Last week the U.S. House of Representatives passed the “Enforce the Law for Sanctuary Cities Act” (H.R. 3009). Introduced by Rep. Duncan Hunter (R-CA) and cosponsored by 36 other House Republicans, this legislation aims to amend the Immigration and Nationality Act to deny certain federal assistance to “sanctuary cities.” Friday’s House vote went mostly down party lines, with 241 Members in favor and 179 Members opposed.
This legislation was introduced one week after the tragic shooting of Kathryn Steinle in San Francisco, and it aims to strip funding from state and local law enforcement agencies in “sanctuary cities” like San Francisco, Los Angeles, New York, Dayton, and Washington, DC. There are over 200 state and local jurisdictions that are categorized as a sanctuary city because they have chosen to not honor U.S. Immigration and Customs Enforcement detention requests. While several Members of Congress have accused these cities of not complying with federal law, others have applauded them for practicing community-oriented trust policies.
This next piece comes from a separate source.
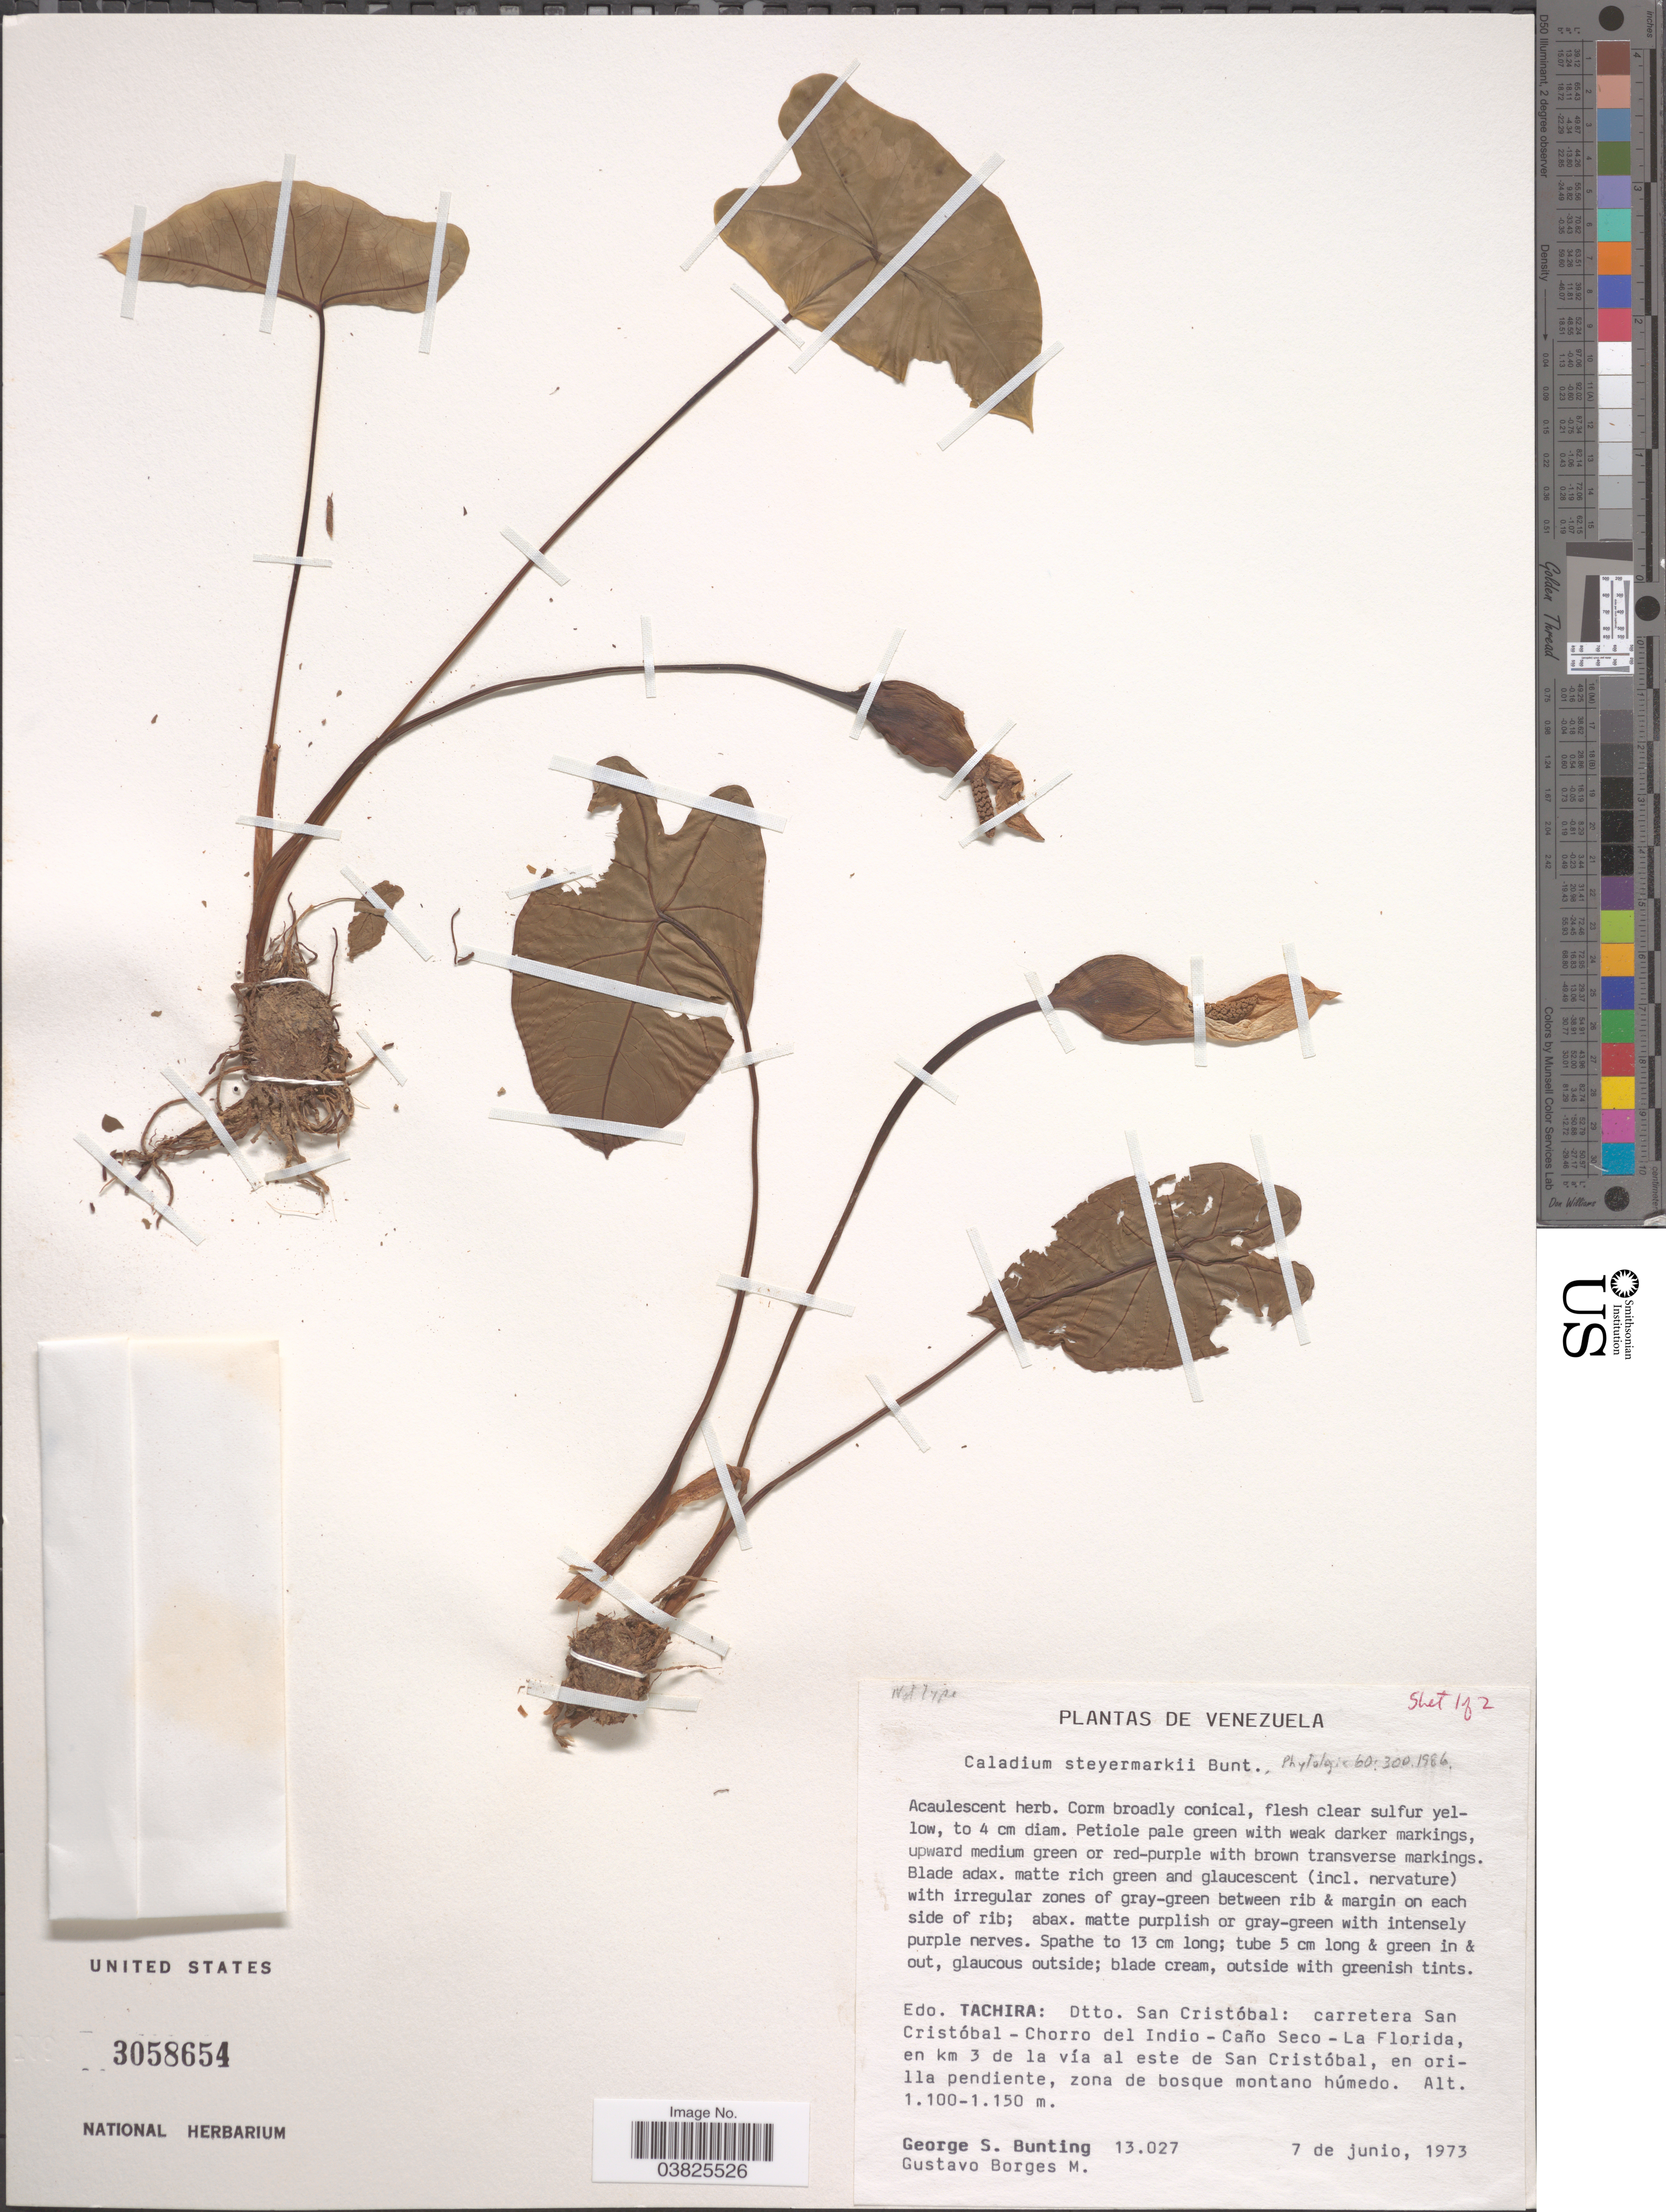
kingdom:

The Jewish community has been concerned for years that rather than making communities more secure, policies that aim to limit sanctuary cities, like H.R. 3009, will drive a wedge between local law enforcement and the communities they are entrusted to protect. For instance, if there is a perception that calling the police may lead to deportation, police may find undocumented persons and their family members hesitant to seek protection, report crimes committed against them, or serve as witnesses. The police’s ability to keep the community safe could be seriously compromised when law enforcement instead needs to build trust and communication with the immigrant community.
The recent shooting in San Francisco is tragic, however this event should not be used to scapegoat all immigrants. This legislation will not bring us closer to fixing our country’s broken immigration system—we must instead work together to thoughtfully and strategically reform our laws in a way that is consistent with security concerns, economic realities, and our history as a nation of immigrants.